Give us a call.  We can usually tell you in 5-10 minutes whether or not you are eligible to seal or expunge your record. 


What’s your Florida Criminal Score???

Just like your credit, your golf game and your fantasy football league, how you score in a Florida criminal case may affect the rest of your life!  In its infinite wisdom, and in an effort to take discretion away from local judges, the Florida Legislature created a scoring system known as the Florida Criminal Punishment Code to set the parameters for sentencing people that are convicted of Florida Criminal felony offenses.

Martin County Stuart Florida Criminal Lawyer

RJ Ferraro is a Martin County Stuart Florida Criminal DefenseI Lawyer ready to put his experience to work for you.

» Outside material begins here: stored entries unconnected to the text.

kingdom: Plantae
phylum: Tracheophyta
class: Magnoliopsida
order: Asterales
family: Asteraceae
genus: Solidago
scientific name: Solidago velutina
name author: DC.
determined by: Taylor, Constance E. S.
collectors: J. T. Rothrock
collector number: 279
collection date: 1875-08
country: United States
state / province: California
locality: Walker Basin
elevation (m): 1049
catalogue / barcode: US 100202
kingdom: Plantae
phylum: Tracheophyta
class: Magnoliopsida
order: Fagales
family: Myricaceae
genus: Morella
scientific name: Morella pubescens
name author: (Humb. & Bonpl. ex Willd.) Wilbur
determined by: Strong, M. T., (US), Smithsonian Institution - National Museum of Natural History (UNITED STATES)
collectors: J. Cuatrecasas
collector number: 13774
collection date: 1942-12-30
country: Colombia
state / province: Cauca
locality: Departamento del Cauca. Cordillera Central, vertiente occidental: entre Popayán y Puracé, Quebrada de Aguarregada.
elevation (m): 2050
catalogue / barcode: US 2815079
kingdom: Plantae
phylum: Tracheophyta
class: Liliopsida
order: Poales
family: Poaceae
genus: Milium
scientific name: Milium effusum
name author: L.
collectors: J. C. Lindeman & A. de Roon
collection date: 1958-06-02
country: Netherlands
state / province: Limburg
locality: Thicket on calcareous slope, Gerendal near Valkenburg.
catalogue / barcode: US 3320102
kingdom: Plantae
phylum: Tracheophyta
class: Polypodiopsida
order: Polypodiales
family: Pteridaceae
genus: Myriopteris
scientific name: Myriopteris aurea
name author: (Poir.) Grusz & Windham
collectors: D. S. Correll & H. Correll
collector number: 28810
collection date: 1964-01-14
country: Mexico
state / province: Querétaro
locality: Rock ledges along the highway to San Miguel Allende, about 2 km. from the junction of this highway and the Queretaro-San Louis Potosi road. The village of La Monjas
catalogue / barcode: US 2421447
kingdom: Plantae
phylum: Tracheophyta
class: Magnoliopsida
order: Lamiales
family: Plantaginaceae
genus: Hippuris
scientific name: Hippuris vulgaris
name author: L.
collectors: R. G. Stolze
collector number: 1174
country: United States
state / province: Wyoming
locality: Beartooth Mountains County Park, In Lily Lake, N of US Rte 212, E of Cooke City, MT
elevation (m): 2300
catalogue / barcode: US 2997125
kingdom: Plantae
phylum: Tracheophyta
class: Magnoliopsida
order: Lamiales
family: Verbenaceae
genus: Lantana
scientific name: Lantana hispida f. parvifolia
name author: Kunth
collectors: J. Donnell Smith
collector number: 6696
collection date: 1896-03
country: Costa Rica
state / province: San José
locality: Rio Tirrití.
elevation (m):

Each crime has a designated offense level, one being the lowest, ten being the highest.  For example, Possession of Cannabis (more than 20 grams), is a level one offense.  Home Invasion Robbery with a deadly weapon, Treason and other Life Felonies are level 10 offenses.  Once you hit level 7 (56 points) or any combination of crimes that scores 44 points or more, a Florida criminal prison sentence is mandated unless you have a legal reason for a downward departure.  In addition your prior record is also included in the equation, as well as other multipliers depending on the facts of the case.    Florida criminal law mandates that the minimum amount of time that you must serve in prison equals your total score, minus 28 x .75.

Many people think that the minimum score is what they are supposed to get.  This is not always the case.  While the judge can’t sentence under the score without a legal reason in a Florida Criminal, he can sentence above the score, all the way to the statutory maximum.  For example, a Burglary of a Home is a second degree felony punishable by up to 15 years in prison and is also level 7 offense which scores 56 points.  It requires a minimum of 21 months in a Florida Criminal prison even if it is a first offense (56-28x.75=21).  Therefore, the Florida Criminal Law Judge is given a sentencing range of 21 months to 15 years and cannot go below or above that without legal reason to do so.

There are only a few reasons to depart from the Florida Criminal Law Guidelines lawfully.  If you, a family member or friend is facing prosecution for a Florida felony, it is extremely important that you are aware of the Florida Criminal Punishment Code Score and the possible reasons to depart.  Knowing your score will help you to determine your best options in resolving your criminal case.